Chemical vapor deposition (CVD) is a common approach to fabricate thin Pd composite membranes, where one or several volatile palladium precursors are thermally decomposed on the surface of the substrate to obtain a metal film [37]. Here, an onsite membrane repair approach was inspired by the CVD process, where Ag(OOCC₂F₅) was chosen as the precursor for silver deposition [38], decomposing at ca. 473 K to block the defects in the form of Ag particles (Ag(OOCC₂F₅)→Ag + CO₂ + CF₃˙ + C₂F₅˙ + C₂F₂) [39]. Ag(OOC₂F₅) was chosen in this study as it was the precursor in the CVD process for silver deposition, and the deposition temperature of ca. 473 K was within the working range of Pd membranes. Other alternatives, such as Pd precursors for the CVD process with a proper working temperature, can also be available in order to block the membrane pinholes. During repair treatment, the Ag(OOCC₂F₅) particles were located beneath a Pd-Ag membrane tube inside the cell. Then, the membrane cell was heated up to 673 K while a vacuum level of 200 Pa was applied at the permeation side of the Pd-Ag membrane in order to preferentially deposit the decomposition products at the positions of the pinholes or defects.

Figure 9 shows that the N₂ leak rate of PA-1 declined by 57.4% after the repair treatment, which remained stable during the subsequent rapid temperature/gas cycles between 423 K and 623 K at a ramp rate of 10 K/min. This indicated good stability of the membranes with such an onsite repair treatment. Notably, the hydrogen permeation of the PA-1 membrane was decreased by 16.4%, possibly due to the formation of carbon species on the membrane surface according to the reaction formula (Ag(OOCC₂F₅)→Ag + CO₂ + CF₃˙ + C₂F₅˙ + C₂F₂). This approach shows some potential for onsite repair treatments at working temperatures (e.g., 523–673 K) without disassembly or cooling down to room temperature, which need to be further optimized.

We carried out the SEM and EDS analyses of Pd membranes before and after reparation, and there was no significant difference in the surface morphologies observed (Figure 3d and Figure 10).
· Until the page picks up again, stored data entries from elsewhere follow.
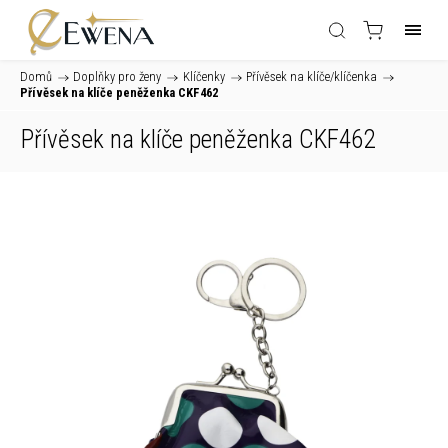
Domů
/
Doplňky pro ženy
/
Klíčenky
/
Přívěsek na klíče/klíčenka
/
Přívěsek na klíče peněženka CKF462
Přívěsek na klíče peněženka CKF462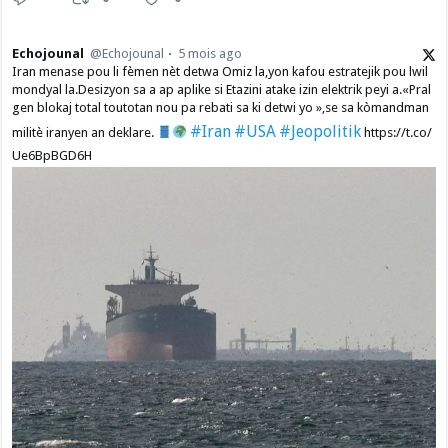
Echojounal
@Echojounal
5 mois ago
Iran menase pou li fèmen nèt detwa Omiz la,yon kafou estratejik pou lwil
mondyal la.Desizyon sa a ap aplike si Etazini atake izin elektrik peyi a.​«Pral
gen blokaj total toutotan nou pa rebati sa ki detwi yo »,se sa kòmandman
#Iran
#USA
#Jeopolitik
militè iranyen an deklare.
https://t.co/
Ue6BpBGD6H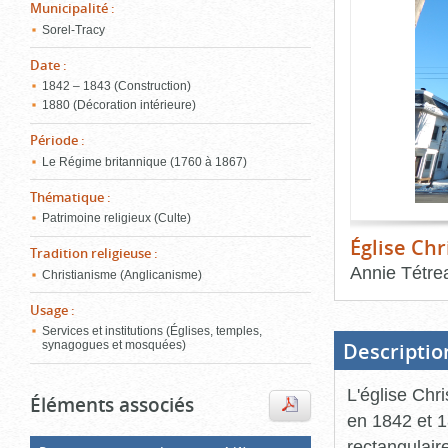
de
Municipalité
:
le
l'onglet
Sorel-Tracy
«
conten
Images
Date
:
»
1842 – 1843 (Construction)
1880 (Décoration intérieure)
Période
:
Le Régime britannique (1760 à 1867)
Thématique
:
Patrimoine religieux (Culte)
Église Ch
Tradition religieuse
:
Annie Tétrea
Christianisme (Anglicanisme)
Fin
Usage
:
du
bloc
Services et institutions (Églises, temples,
d'onglets
Descriptio
synagogues et mosquées)
L'église Chri
Éléments associés
en 1842 et 1
rectangulair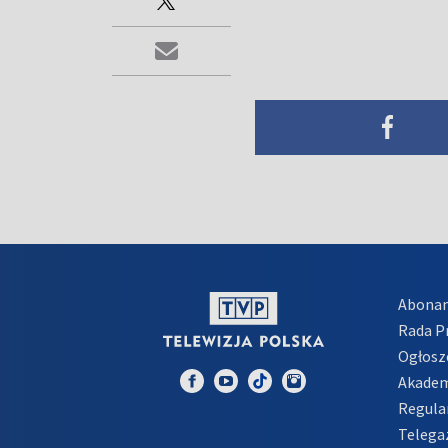
Abona
Rada 
Ogłosz
Akadem
Regula
Telega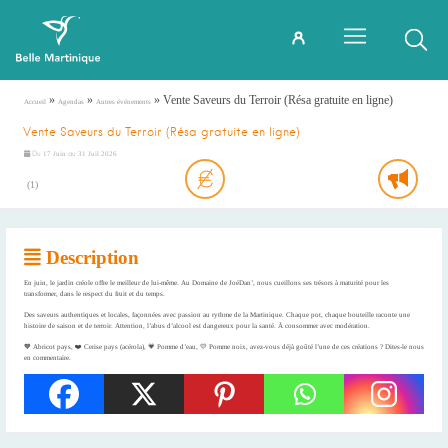
»
»
»
Vente Saveurs du Terroir (Résa gratuite en ligne)
Accueil
Agendas
Autres événements
Vente Saveurs du Terroir (Résa gratuite en ligne)
Du
au
17 Juin
31 Juil 2026
(
1
)
Description
En juin, le jardin créole offre le meilleur de lui-même. Au Domaine de JoéDan’, nous cueillons ses trésors à maturité pour les
transformer, dans le respect du fruit et du temps.
Des saveurs authentiques et locales, façonnées avec passion au rythme de la Martinique. Chaque pot, chaque bouteille raconte une
histoire de saison et de terroir. Attention, l’abus d’alcool est dangereux pour la santé. À consommer avec modération.
🧡 Abricot pays, ❤️ Cerise pays (acérola), 💗 Pomme d’eau, 💛 Pomme noix, avez-vous déjà goûté l’une de ces créations ? Dites-le nous
en commentaire.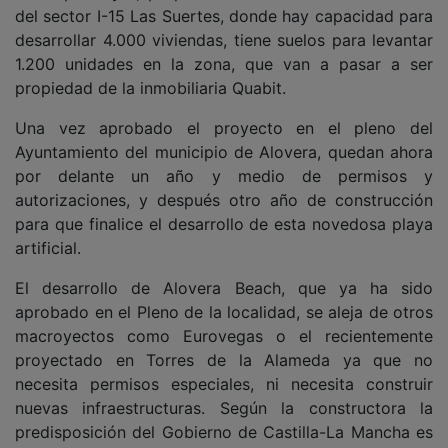
del sector I-15 Las Suertes, donde hay capacidad para
desarrollar 4.000 viviendas, tiene suelos para levantar
1.200 unidades en la zona, que van a pasar a ser
propiedad de la inmobiliaria Quabit.
Una vez aprobado el proyecto en el pleno del
Ayuntamiento del municipio de Alovera, quedan ahora
por delante un año y medio de permisos y
autorizaciones, y después otro año de construcción
para que finalice el desarrollo de esta novedosa playa
artificial.
El desarrollo de Alovera Beach, que ya ha sido
aprobado en el Pleno de la localidad, se aleja de otros
macroyectos como Eurovegas o el recientemente
proyectado en Torres de la Alameda ya que no
necesita permisos especiales, ni necesita construir
nuevas infraestructuras. Según la constructora la
predisposición del Gobierno de Castilla-La Mancha es
buena.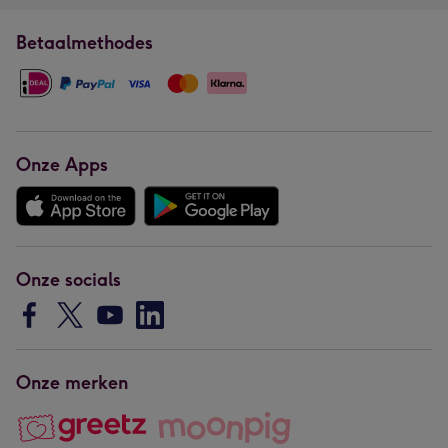
Betaalmethodes
Onze Apps
Onze socials
Onze merken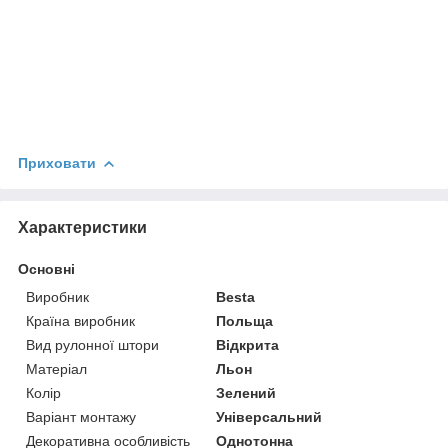
Приховати
Характеристики
Основні
Виробник
Besta
Країна виробник
Польща
Вид рулонної штори
Відкрита
Матеріал
Льон
Колір
Зелений
Варіант монтажу
Універсальний
Декоративна особливість
Однотонна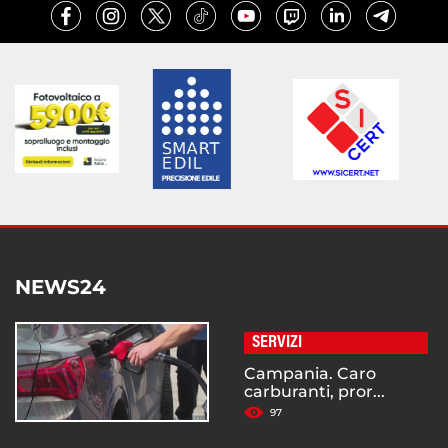
NEWS24
SERVIZI
Campania. Caro
carburanti, pror...
97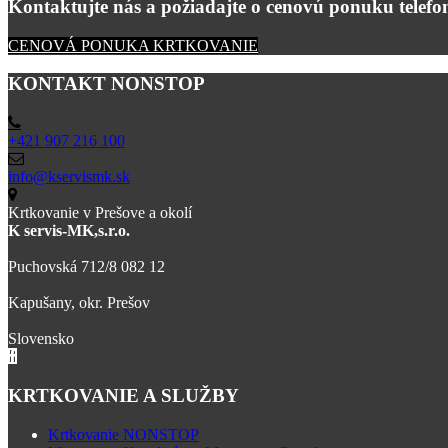
Kontaktujte nás a požiadajte o cenovú ponuku telefon
CENOVÁ PONUKA KRTKOVANIE
KONTAKT NONSTOP
+421 907 216 100
info@kservismk.sk
Krtkovanie v Prešove a okolí
K servis-MK,s.r.o.
Puchovská 712/8 082 12
Kapušany, okr. Prešov
Slovensko
KRTKOVANIE A SLUŽBY
Krtkovanie NONSTOP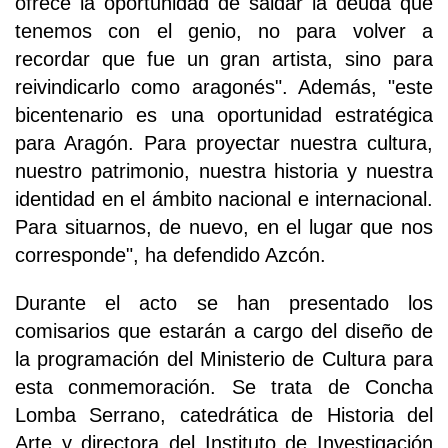
ofrece la oportunidad de saldar la deuda que
tenemos con el genio, no para volver a
recordar que fue un gran artista, sino para
reivindicarlo como aragonés". Además, "este
bicentenario es una oportunidad estratégica
para Aragón. Para proyectar nuestra cultura,
nuestro patrimonio, nuestra historia y nuestra
identidad en el ámbito nacional e internacional.
Para situarnos, de nuevo, en el lugar que nos
corresponde", ha defendido Azcón.
Durante el acto se han presentado los
comisarios que estarán a cargo del diseño de
la programación del Ministerio de Cultura para
esta conmemoración. Se trata de Concha
Lomba Serrano, catedrática de Historia del
Arte y directora del Instituto de Investigación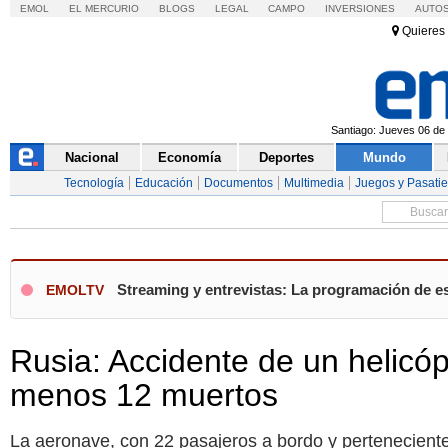
EMOL
EL MERCURIO
BLOGS
LEGAL
CAMPO
INVERSIONES
AUTO
Quieres 
Santiago: Jueves 06 de 
Nacional
Economía
Deportes
Mundo
Tecnología
Educación
Documentos
Multimedia
Juegos y Pasati
Streaming y entrevistas: La programación de es
EMOLTV
Rusia: Accidente de un helicóp
menos 12 muertos
La aeronave, con 22 pasajeros a bordo y perteneciente 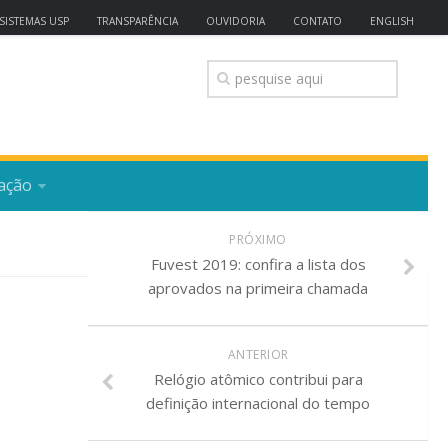
SISTEMAS USP
TRANSPARÊNCIA
OUVIDORIA
CONTATO
ENGLISH
ação
PRÓXIMO
Fuvest 2019: confira a lista dos
aprovados na primeira chamada
ANTERIOR
Relógio atômico contribui para
definição internacional do tempo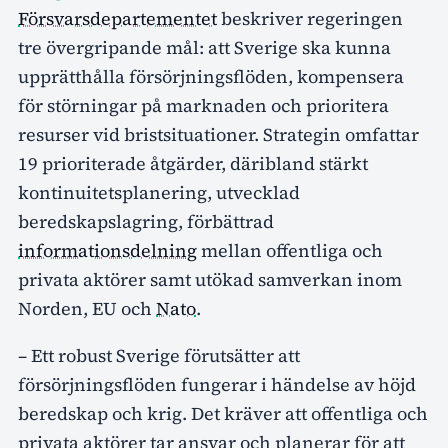
Försvarsdepartementet
beskriver regeringen
tre övergripande mål: att Sverige ska kunna
upprätthålla försörjningsflöden, kompensera
för störningar på marknaden och prioritera
resurser vid bristsituationer. Strategin omfattar
19 prioriterade åtgärder, däribland stärkt
kontinuitetsplanering, utvecklad
beredskapslagring, förbättrad
informationsdelning
mellan offentliga och
privata aktörer samt utökad samverkan inom
Norden, EU och
Nato
.
– Ett robust Sverige förutsätter att
försörjningsflöden fungerar i händelse av höjd
beredskap och krig. Det kräver att offentliga och
privata aktörer tar ansvar och planerar för att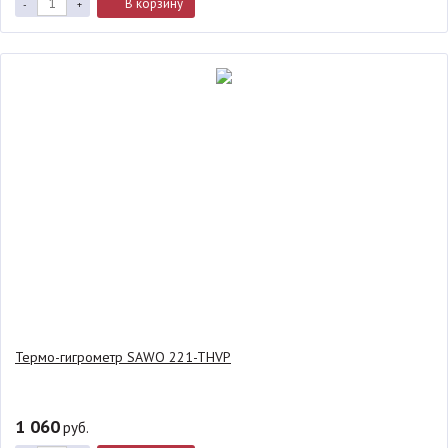
В корзину
-
+
Термо-гигрометр SAWO 221-THVP
1 060
руб.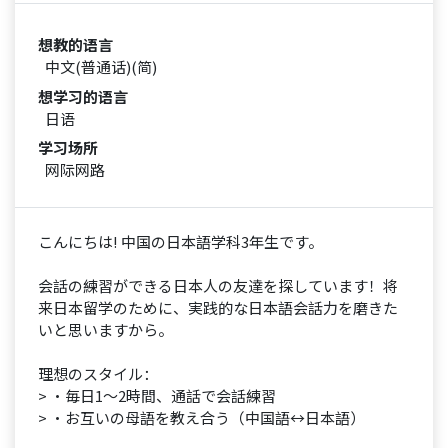
想教的语言
中文(普通话)(简)
想学习的语言
日语
学习场所
网际网路
こんにちは! 中国の日本語学科3年生です。
会話の練習ができる日本人の友達を探しています！将
来日本留学のために、実践的な日本語会話力を磨きた
いと思いますから。
理想のスタイル：
> ・毎日1〜2時間、通話で会話練習
> ・お互いの母語を教え合う（中国語↔日本語）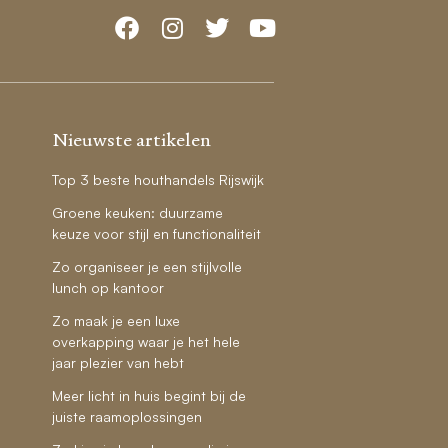
Nieuwste artikelen
Top 3 beste houthandels Rijswijk
Groene keuken: duurzame
keuze voor stijl en functionaliteit
Zo organiseer je een stijlvolle
lunch op kantoor
Zo maak je een luxe
overkapping waar je het hele
jaar plezier van hebt
Meer licht in huis begint bij de
juiste raamoplossingen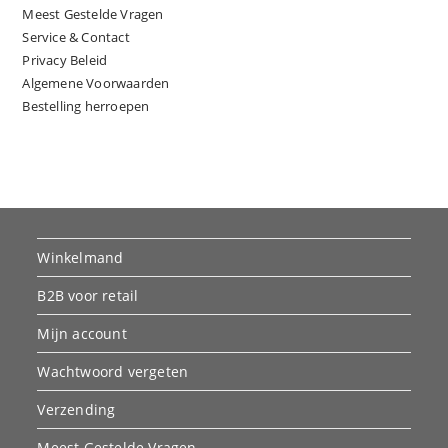
Meest Gestelde Vragen
Service & Contact
Privacy Beleid
Algemene Voorwaarden
Bestelling herroepen
Winkelmand
B2B voor retail
Mijn account
Wachtwoord vergeten
Verzending
Meest Gestelde Vragen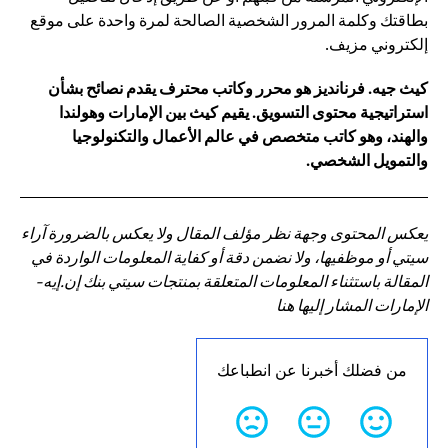
بطاقتك وكلمة المرور الشخصية الصالحة لمرة واحدة على موقع
إلكتروني مزيف.
كيث جيه. فرنانديز هو محرر وكاتب محترف يقدم نصائح بشأن
استراتيجية محتوى التسويق. يقيم كيث بين الإمارات وهولندا
والهند، وهو كاتب متخصص في عالم الأعمال والتكنولوجيا
والتمويل الشخصي.
يعكس المحتوى وجهة نظر مؤلف المقال ولا يعكس بالضرورة آراء
سيتي أو موظفيها، ولا نضمن دقة أو كفاية المعلومات الواردة في
المقالة باستثناء المعلومات المتعلقة بمنتجات سيتي بنك إن.إيه-
الإمارات المشار إليها هنا
من فضلك أخبرنا عن انطباعك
The higher carbon content on the membrane surface after repair (0.57 wt.%) compared to that on the cross-section (0.16 wt.%) was directly related with the decomposition of the Ag(OOCC₂F₅) precursor, leading to a slight accumulation of carbon. Besides the membrane surface, the deposition was supposed to occur on the reactor walls, which might generate some Ag particles within the reactor. This is a disadvantage for this reparation approach.

4. Conclusions

This study investigates the microstructure, thermal stability and onsite repair of bilayer and trilayer Pd-Ag alloy membranes fabricated by sequential electroless- and electroplating processes on porous alumina tubes. Thin and uniform Pd-Ag alloy membranes can be obtained via the bilayer approach of electroless-plating Pd and electroplating Ag, followed by H₂ treatment at 823 K at 24 h. In spite of a porous structure due to liquid-like properties developed above a Tamman temperature, the bilayer Pd-Ag alloy membranes exhibited good performance and stability under stringent temperature/gas cycles at a ramp rate of 10 K/min, imitating fast initiation/emergency shut-down scenarios, e.g., during power-off accidents. Alloying under N₂ resulted in a Pd-enriched bottom layer, leading to a lower H₂ flux but superior thermal stability compared to alloying in H₂ atmosphere. The trilayer electroless deposition of the Pd layer onto the electroplated Ag layer was not suitable to achieve homogeneous Pd-Ag alloys presented in a small gap between the top Pd layer and middle Ag layer, probably due to insufficient wetting during the plating process. An onsite repair approach at a working temperature was first proposed, with Ag(OOCC₂F₅) powders vaporized and preferentially decomposed at the position of the defects under vacuum conditions. After the repair treatment, the N₂ flux was reduced by 57.4% compared to the initial value, while the H₂ flux declined by 16.7%, which was probably due to carbon deposition on the membrane surface. This novel approach exhibited potential for membrane repair in a working environment without disassembly or cooling down to room temperature.